Segment Start: Data extract

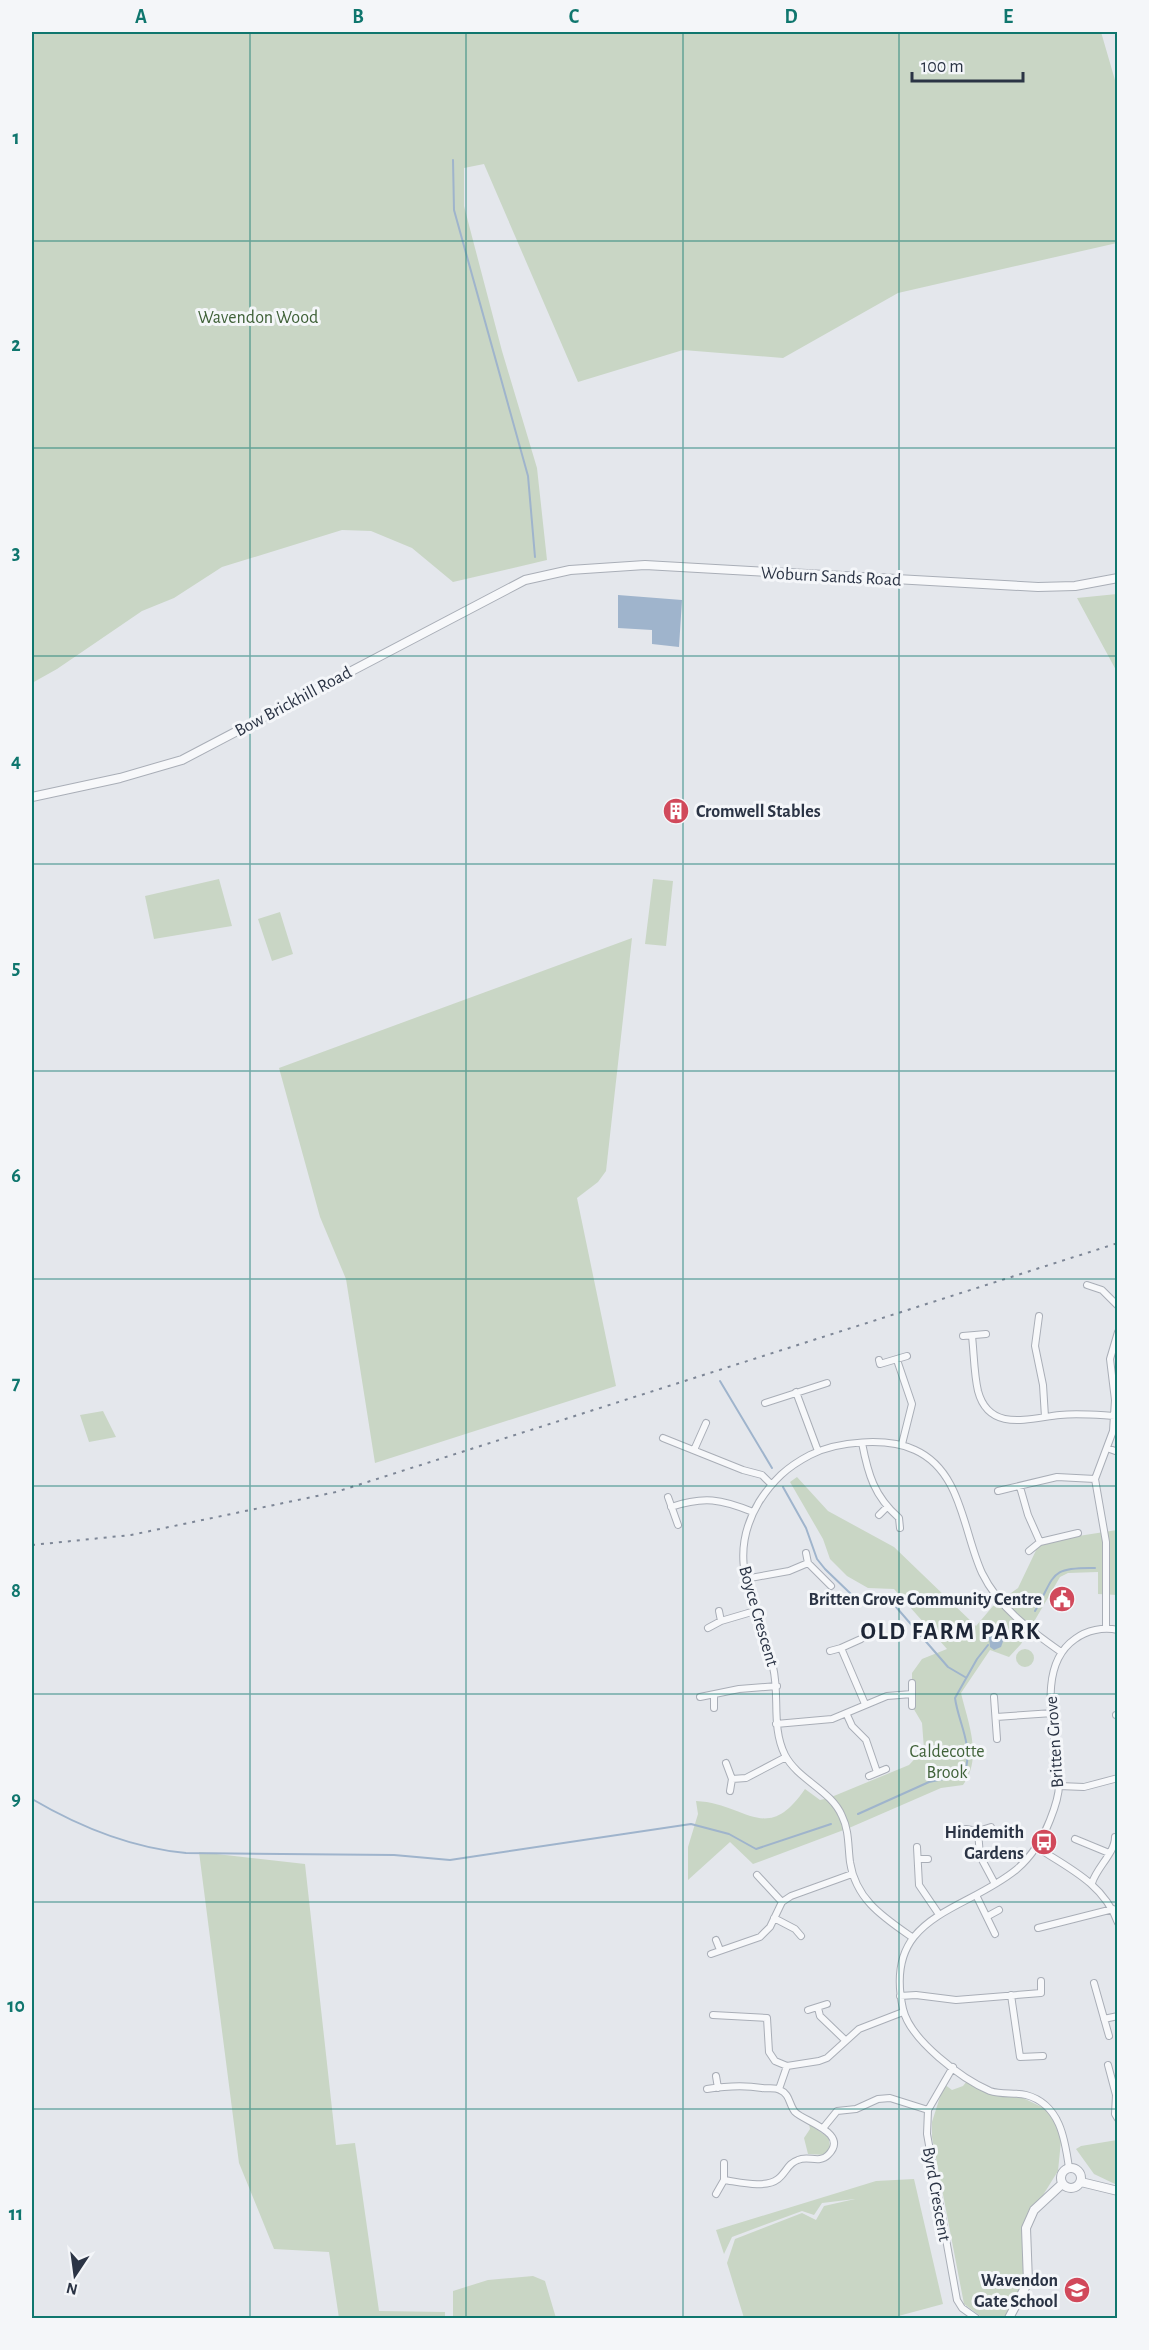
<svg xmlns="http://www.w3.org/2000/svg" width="1149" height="2350" viewBox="0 0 1149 2350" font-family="'Alegreya Sans',sans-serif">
<rect width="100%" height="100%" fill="#e4e7ec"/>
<!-- green -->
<path fill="#c9d6c5" d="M 32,32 L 1101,32 L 1117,87 L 1117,243 L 898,293 L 783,358 L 683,350 L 578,382 L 484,164 L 464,168 L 464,206 L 502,351 L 537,468 L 547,560 L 453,582 L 412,548 L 371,531 L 342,530 L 222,567 L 174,598 L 142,611 L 57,669 L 32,683 Z
M 1117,594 L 1118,594 L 1117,672 L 1077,598 Z
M 219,879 L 232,926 L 154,939 L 145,896 Z
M 653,879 L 673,881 L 666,946 L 645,944 Z
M 280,912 L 293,954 L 272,961 L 258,919 Z
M 632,938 L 606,1171 L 598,1182 L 577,1198 L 616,1386 L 375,1463 L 346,1279 L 320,1217 L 279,1068 Z
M 103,1411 L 116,1437 L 89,1442 L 80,1415 Z
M 797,1477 L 828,1511 L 894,1547 L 976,1626 L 993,1606 L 1018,1588 L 1040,1542 L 1117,1530 L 1117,1595 L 1098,1594 L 1098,1572 L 1068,1573 L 1060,1577 L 1021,1644 L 1009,1657 L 990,1650 L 961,1693 C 968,1723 983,1757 963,1785 L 941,1788 L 849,1828 L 753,1864 L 730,1842 L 688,1880 L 688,1847 L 698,1814 L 696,1801 C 746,1803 766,1846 805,1789 L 820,1800 L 829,1798 L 909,1765 L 924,1749 L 922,1723 L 912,1706 L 912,1673 L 922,1659 L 947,1649 L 894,1589 L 868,1588 L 847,1576 L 830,1559 L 823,1539 L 790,1482 Z
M1016 1658a9 9 0 1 1 18 0a9 9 0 1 1-18 0Z
M 199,1852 L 305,1864 L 336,2145 L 355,2143 L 379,2311 L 445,2312 L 445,2318 L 339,2318 L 329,2252 L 274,2249 L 239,2163 Z
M 967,2081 L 995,2095 L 1023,2098 L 1046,2109 L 1058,2127 L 1061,2141 L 1058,2171 L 1030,2216 L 1027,2276 L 1008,2318 L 983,2318 L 964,2304 L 932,2137 L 932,2122 L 944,2084 L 952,2090 L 963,2086 Z
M 809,2124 L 829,2138 L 830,2148 L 825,2155 L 808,2154 L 804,2138 L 810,2129 Z
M 1117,2140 L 1118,2140 L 1117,2185 L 1094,2174 L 1076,2149 L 1081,2146 Z
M 914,2179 L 943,2304 L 891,2318 L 744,2318 L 727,2263 L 735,2239 L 802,2213 L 816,2220 L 824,2206 L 855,2199 L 822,2203 L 814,2215 L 802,2211 L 732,2237 L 724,2254 L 716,2230 L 876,2181 Z
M 533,2276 L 545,2281 L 556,2318 L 453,2318 L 453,2291 L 488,2280 Z"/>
<!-- water -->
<path fill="#9fb4cc" d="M 618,595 L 682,600 L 679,647 L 652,644 L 652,630 L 618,628 Z
M 1004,1632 L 1005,1636 L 1001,1647 L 994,1650 L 990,1647 L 989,1637 Z"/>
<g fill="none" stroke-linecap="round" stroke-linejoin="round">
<!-- stream -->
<path stroke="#9fb4cc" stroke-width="2" d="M 453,160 L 454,210 L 528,476 L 535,557
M 720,1381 L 772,1468
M 783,1487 L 806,1528 L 817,1559 L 825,1569 L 852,1595 L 866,1602 L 890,1600 L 948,1667 L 965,1677
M 1035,1611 C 1056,1575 1048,1567 1095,1568
M 1006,1633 L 1013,1630
M 32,1799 C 78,1826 132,1848 186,1853 L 394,1855 L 450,1860 L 691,1824 L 729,1834 L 756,1849 L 831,1824
M 858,1814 L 929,1782 L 948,1778 L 966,1768 C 972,1743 958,1721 955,1698 L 977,1659 L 988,1645"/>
<defs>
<path id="minor" d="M 1087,1285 L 1102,1290 L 1118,1306
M 1039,1316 L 1035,1346 L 1043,1385 L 1045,1417
M 963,1336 L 986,1334
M 972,1336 C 974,1354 974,1374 978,1391 C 989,1433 1030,1418 1060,1415 C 1078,1413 1097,1415 1115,1416
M 879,1360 L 880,1364 L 907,1356
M 897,1360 L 912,1404 L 902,1444
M 796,1392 L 818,1451
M 765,1403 L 827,1383
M 663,1438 L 743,1470 L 762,1475 L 771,1484
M 862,1443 C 868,1474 874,1496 899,1518 L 900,1528
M 1107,1448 L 1118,1452
M 694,1450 L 706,1423
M 1020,1487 L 1028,1515 L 1040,1542
M 998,1491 L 1057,1477 L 1095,1479
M 668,1497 L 678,1525
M 671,1507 C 704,1496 721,1499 753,1512
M 879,1515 L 887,1507
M 1029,1551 L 1040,1542 L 1078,1533
M 806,1553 L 808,1563
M 745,1579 L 789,1571 L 808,1563 L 831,1586
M 719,1611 L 721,1621
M 708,1628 L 721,1621 L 755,1611
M 1106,1628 L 1106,1542 L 1095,1479 L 1113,1431 L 1115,1400 L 1110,1359 L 1118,1332
M 861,1639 L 841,1648 L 865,1704
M 830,1651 L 841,1648
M 912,1683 L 912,1706
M 700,1697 L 739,1689 L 777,1686
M 994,1697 L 997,1739
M 714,1708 L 714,1695
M 847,1715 L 852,1726 L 866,1740 L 877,1772
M 1116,1715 L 1118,1715
M 996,1717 L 1053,1713
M 776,1724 L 832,1719 L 887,1696 L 912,1694
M 726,1763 L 732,1779
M 869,1776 L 886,1769
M 1059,1786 L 1084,1787 L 1118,1778
M 730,1791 L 732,1779 L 746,1778 L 786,1757
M 966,1829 L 978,1831 L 991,1827
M 978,1831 L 980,1856 L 995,1884
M 1075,1839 L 1109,1853
M 917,1847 L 919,1885 L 938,1913
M 1036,1847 C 1069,1868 1104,1884 1118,1923
M 918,1859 L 928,1859
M 757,1875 L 782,1902
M 1092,1883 C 1097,1867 1115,1853 1115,1837
M 976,1895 L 995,1934
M 988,1916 L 999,1910
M 774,1918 L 795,1929 L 801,1936
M 1038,1928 L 1113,1909
M 913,1938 C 883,1917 856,1900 850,1862 C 848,1846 849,1830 842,1816 C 831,1790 798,1780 785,1755 C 771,1727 780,1696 773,1667 C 760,1606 722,1564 759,1502 C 773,1480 787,1467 810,1455 C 838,1441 887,1437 915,1450 C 962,1471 963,1532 982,1573 C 999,1608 1031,1631 1061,1652
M 716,1940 L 720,1950
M 711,1954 L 760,1937 L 770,1927 L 782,1902 L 791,1896 L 852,1874
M 1094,1983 L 1109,2036
M 1011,1995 L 1020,2057 L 1043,2056
M 900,1996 L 916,1995 L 956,2000 L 1041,1993 L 1041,1981
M 818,2008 L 820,2016 L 845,2040
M 808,2010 L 827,2004
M 713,2015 L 767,2018 L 769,2052 L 775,2061 L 787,2066 L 819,2061 L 827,2058 L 859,2029 L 903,2012
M 1104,2019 L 1118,2016
M 1108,2065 L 1116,2095 L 1115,2114 L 1118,2119
M 953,2067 L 928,2110 L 927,2134 L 957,2300 L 962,2308 L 976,2318
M 716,2076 L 718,2088
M 707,2089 C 727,2086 743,2085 762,2088 C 768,2089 775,2087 780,2090 C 790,2094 789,2105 795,2112 C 805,2122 850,2133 828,2155 C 819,2164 808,2155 798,2160 C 788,2163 786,2173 778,2179 C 765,2189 739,2182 724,2180
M 779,2089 L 787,2066
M 824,2127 L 837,2111 L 856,2109 L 878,2099 L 890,2098 L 928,2110
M 1069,2168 C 1065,2139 1060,2104 1026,2095 C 1015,2092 1001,2095 990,2091 C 962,2079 910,2040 903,2009 C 882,1914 964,1913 1017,1869 C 1032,1856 1043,1838 1050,1820 C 1054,1810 1059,1797 1059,1785 C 1059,1742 1032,1669 1075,1639 C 1087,1630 1103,1627 1118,1630
M 716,2194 L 724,2180 L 724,2163"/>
<path id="tertiary" d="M 32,797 L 120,778 L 182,760 L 525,580 L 570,570 L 645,565 L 1038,587 L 1075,586 L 1118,578
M1061 2178a10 10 0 1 1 20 0a10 10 0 1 1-20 0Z
M 1081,2182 L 1118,2191
M 1009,2318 L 1028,2282 L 1026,2228 L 1034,2210 L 1062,2184"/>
</defs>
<!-- minor casing -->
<use href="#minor" stroke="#a9aeb7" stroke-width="8"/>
<!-- tertiary casing -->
<use href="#tertiary" stroke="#a9aeb7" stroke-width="10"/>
<!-- minor -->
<use href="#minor" stroke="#f7f8fa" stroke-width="6"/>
<!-- tertiary -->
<use href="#tertiary" stroke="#f7f8fa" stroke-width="8"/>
<!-- rail -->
<path stroke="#7d8696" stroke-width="2" stroke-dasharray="3 6" stroke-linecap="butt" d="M 32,1545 L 131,1535 L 336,1492 L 1118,1243"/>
</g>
<!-- grid -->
<path fill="none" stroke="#0f766e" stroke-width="1.5" stroke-opacity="0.55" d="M 250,32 L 250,2318M 466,32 L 466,2318M 683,32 L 683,2318M 899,32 L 899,2318M 32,241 L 1118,241M 32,448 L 1118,448M 32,656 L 1118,656M 32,864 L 1118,864M 32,1071 L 1118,1071M 32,1279 L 1118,1279M 32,1486 L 1118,1486M 32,1694 L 1118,1694M 32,1902 L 1118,1902M 32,2109 L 1118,2109"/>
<!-- icons -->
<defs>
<symbol id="building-disc" viewBox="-11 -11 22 22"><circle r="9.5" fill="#d1495b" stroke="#f4f6f9"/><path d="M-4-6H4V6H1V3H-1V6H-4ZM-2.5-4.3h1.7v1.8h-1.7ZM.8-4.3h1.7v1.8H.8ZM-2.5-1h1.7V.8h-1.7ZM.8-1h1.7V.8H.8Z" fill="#fff"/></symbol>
<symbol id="civic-disc" viewBox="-11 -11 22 22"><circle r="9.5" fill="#d1495b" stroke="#f4f6f9"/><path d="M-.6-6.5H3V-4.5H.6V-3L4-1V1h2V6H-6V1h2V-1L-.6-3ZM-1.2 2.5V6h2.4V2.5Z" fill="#fff"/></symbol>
<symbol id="bus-disc" viewBox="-11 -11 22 22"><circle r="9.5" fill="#d1495b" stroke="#f4f6f9"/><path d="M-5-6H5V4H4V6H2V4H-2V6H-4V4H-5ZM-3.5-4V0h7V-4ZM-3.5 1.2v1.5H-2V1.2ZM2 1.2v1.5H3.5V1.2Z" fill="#fff"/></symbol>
<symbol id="school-disc" viewBox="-11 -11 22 22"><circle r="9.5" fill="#d1495b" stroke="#f4f6f9"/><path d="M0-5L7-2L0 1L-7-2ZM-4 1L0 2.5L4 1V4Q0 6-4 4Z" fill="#fff"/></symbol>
</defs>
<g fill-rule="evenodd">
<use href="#building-disc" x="661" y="796" width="30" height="30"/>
<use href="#civic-disc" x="1047" y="1584" width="30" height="30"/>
<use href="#bus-disc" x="1029" y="1827" width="30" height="30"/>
<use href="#school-disc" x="1062" y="2275" width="30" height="30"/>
</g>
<g text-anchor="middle" stroke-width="6" stroke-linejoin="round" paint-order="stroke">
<!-- park labels -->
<g font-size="18" fill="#3f6138" stroke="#f4f6f9">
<text x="258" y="323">Wavendon Wood</text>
<text x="947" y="1757">Caldecotte<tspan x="947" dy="21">Brook</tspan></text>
</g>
<!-- street labels -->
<g font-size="18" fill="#2b3445" stroke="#f4f6f9">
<text transform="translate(831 576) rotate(3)" y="6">Woburn Sands Road</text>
<text transform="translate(293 701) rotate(-28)" y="6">Bow Brickhill Road</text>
<text transform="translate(759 1616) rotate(74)" y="6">Boyce Crescent</text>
<text transform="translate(1054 1742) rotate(-94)" y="6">Britten Grove</text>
<text transform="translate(937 2194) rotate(80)" y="6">Byrd Crescent</text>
</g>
<!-- poi labels -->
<g font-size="18" font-weight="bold" fill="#2b3445" stroke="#f4f6f9" text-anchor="end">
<text x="696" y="817" text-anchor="start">Cromwell Stables</text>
<text x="1042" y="1605">Britten Grove Community Centre</text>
<text x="1024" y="1838">Hindemith<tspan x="1024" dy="21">Gardens</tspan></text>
<text x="1058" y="2286">Wavendon<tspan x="1058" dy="21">Gate School</tspan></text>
</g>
<!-- district labels -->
<g font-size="24" font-weight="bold" letter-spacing="1.5" fill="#1d2536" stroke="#f4f6f9">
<text x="951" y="1639">OLD FARM PARK</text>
</g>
</g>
<!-- border -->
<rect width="1149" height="2350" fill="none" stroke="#f4f6f9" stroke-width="66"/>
<!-- north arrow -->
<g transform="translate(75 2275) rotate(193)" stroke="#f4f6f9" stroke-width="4.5" paint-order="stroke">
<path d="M0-4.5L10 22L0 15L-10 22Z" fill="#2b3445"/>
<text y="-9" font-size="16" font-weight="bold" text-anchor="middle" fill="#2b3445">N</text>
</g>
<!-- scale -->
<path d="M912 72v9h111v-9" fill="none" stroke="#2b3445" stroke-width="3"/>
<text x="921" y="72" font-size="18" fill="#2b3445" stroke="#f4f6f9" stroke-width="4.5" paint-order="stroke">100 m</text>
<rect x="33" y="33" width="1083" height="2284" fill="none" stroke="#0f766e" stroke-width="2"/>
<g font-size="20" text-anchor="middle" font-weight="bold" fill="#0f766e">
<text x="141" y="23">A</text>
<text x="358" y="23">B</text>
<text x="574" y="23">C</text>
<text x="791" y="23">D</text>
<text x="1008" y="23">E</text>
<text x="16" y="144">1</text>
<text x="16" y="351">2</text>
<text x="16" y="559">3</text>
<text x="16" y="767">4</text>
<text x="16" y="974">5</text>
<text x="16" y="1182">6</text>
<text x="16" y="1389">7</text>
<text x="16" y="1597">8</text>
<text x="16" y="1805">9</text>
<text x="16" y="2012">10</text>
<text x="16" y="2220">11</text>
</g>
</svg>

Segment End: Data extract

Work to be completed: Provide the number of lines in the data above that contain the string "linejoin", and nothing else.

Result for this exercise: 2